A human tumor growing in a mouse is an artificial system.  We know  that, but its a still a useful test system. 

The human tumor that grows in a mouse need not be an exact replicate of the tumor removed from a patient. Different tumor cells may thrive preferentially in a mouse  compared to those present originally in the patient, so that the tumor growing in a mouse may reflect only a portion of the total cellular mix contained in the original patient tumor. 

With increasing passage over time, either in a test tube or in a mouse, the tumor cells which survive the experience will be those selected to do well in whatever laboratory  environment is used for propagation. Eventually, the tumor may still  be "human", but it may not be exactly the same as when it was removed 
from the patient. 

A tumor is affected by its environment, its blood supply, the nutrients and growth factors present in its host of origin (the patient). When the environment is changed, as when a patient's  tumor is put into a laboratory mouse, the impact of that change may  affect a drug's activity. 

Tumors typically kill because they metastasize. While human tumors will grow in athymic* and other immunocompromised host mice, they do not, typically, or as aggressively,  metastasize, like they do in patients.

*A laboratory mouse lacking a thymus gland. Athymic mice have no T cells and useful in research because they do not reject tumor or other cells transplanted from mice, humans or other species.

Oral administration of a compound to a mouse, may or may not, correlate with, or predict successfully for, a similar degree of  activity and toxicity (or inactivity) in humans administered the compound orally. 

While the reasons for differential effects between species may be many, the predominant first factor to consider is the  amount of bioavailability, or absorption, of the compound that occurs in mouse and man. ...

You may feed a mouse pure diet of compound X, but if compound X isn't absorbed, it won't enter the bloodstream and be distributed throughout the body. And, if a portion of the orally consumed drug does get into the mouse, the same degree of absorption may not occur in humans." 

~ Bill Rose (advisor)


Related Resources

Amer J Translational Research 2014:
Lost in translation: animal models and clinical trials in cancer treatment http://1.usa.gov/1Np5DyL

"the average rate of successful translation from animal models to clinical cancer trials is less than 8%. "
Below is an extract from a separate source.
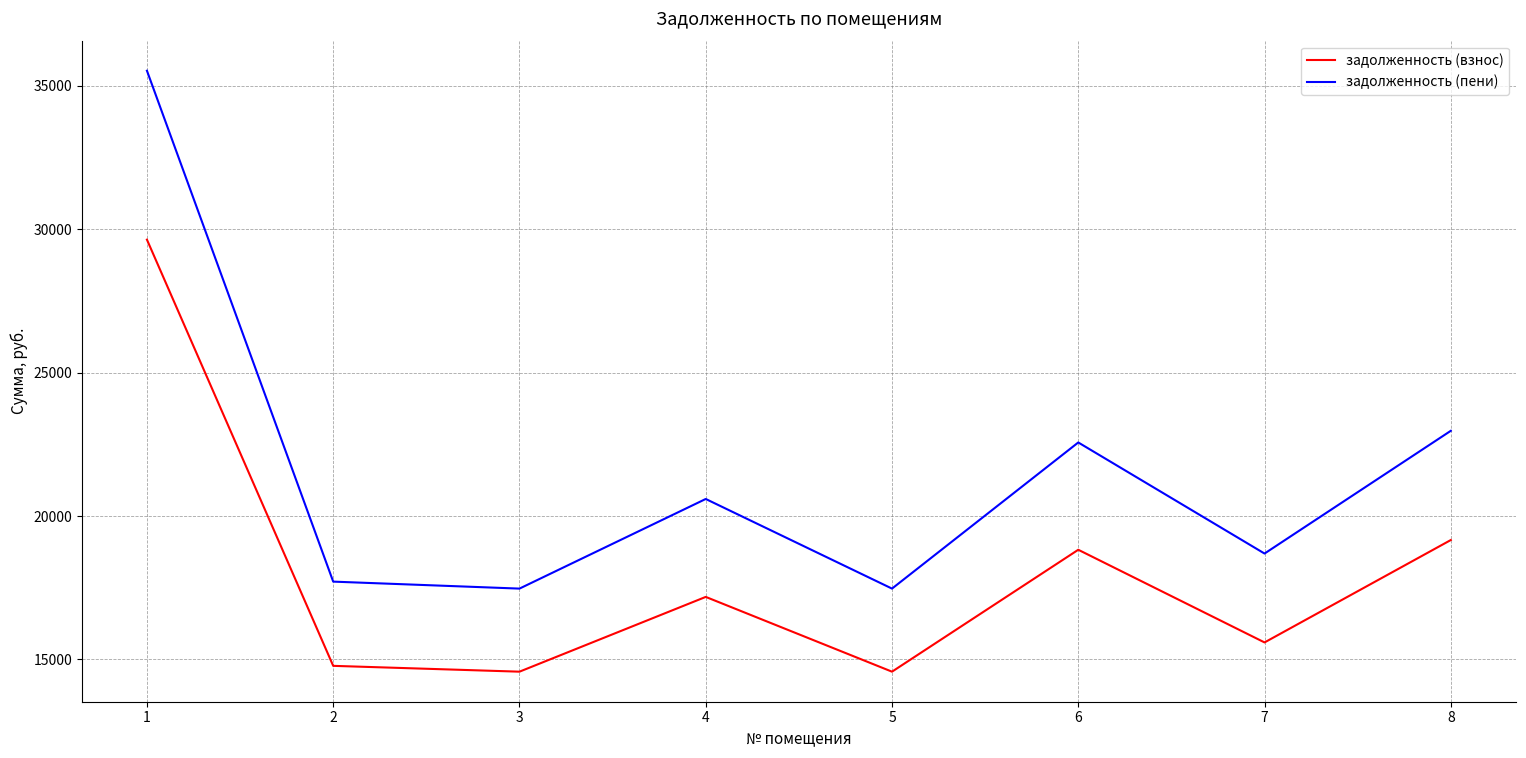

What are all the series names shown in the legend?

задолженность (взнос), задолженность (пени)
"Despite successful pre-clinical testing, 85% of early clinical trials for novel drugs fail; of those that survive through to phase III, only half become approved for clinical use [3]. The largest proportion of these failures occurs in trials for cancer drugs [4]. Furthermore, fewer than one in five cancer clinical trials find their way to the peer-reviewed literature, generally due to negative findings [5]. Although logistical and study design issues are often identified as the root cause of clinical trial failures, most futilities in fact originate from molecular mechanisms of the drug(s) tested [6]."

Cancer immunotherapy: insights from transgenic animal models
Maximizing mouse cancer models

"Crucial features of the tumour microenvironment that are altered or lost in xenograft tumours include nearby normal tissues, stromal cells, vasculature and lymphatic circulation, and immune cells.
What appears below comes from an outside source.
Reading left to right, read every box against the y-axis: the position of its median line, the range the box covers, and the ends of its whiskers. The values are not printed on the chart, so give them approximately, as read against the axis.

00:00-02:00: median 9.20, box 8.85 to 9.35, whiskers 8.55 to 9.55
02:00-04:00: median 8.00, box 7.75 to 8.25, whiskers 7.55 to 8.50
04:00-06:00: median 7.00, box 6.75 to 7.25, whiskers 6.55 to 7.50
"Immune system. Both the adaptive and innate immune response are crucial modulators of tumorigenesis through a complex interplay between inflammation and immunosurveillance that promote and inhibit tumour growth, respectively118, 119. These intricacies make it impossible to accurately model tumorigenesis with animal culture models in immunodeficient mice.

To date, humanizing the murine immune system has consisted of ablating the endogenous immune system followed by engraftment with human immune cells120; however, species-specific differences in both the adaptive121 and innate122, 123 immune systems can confound interpretations.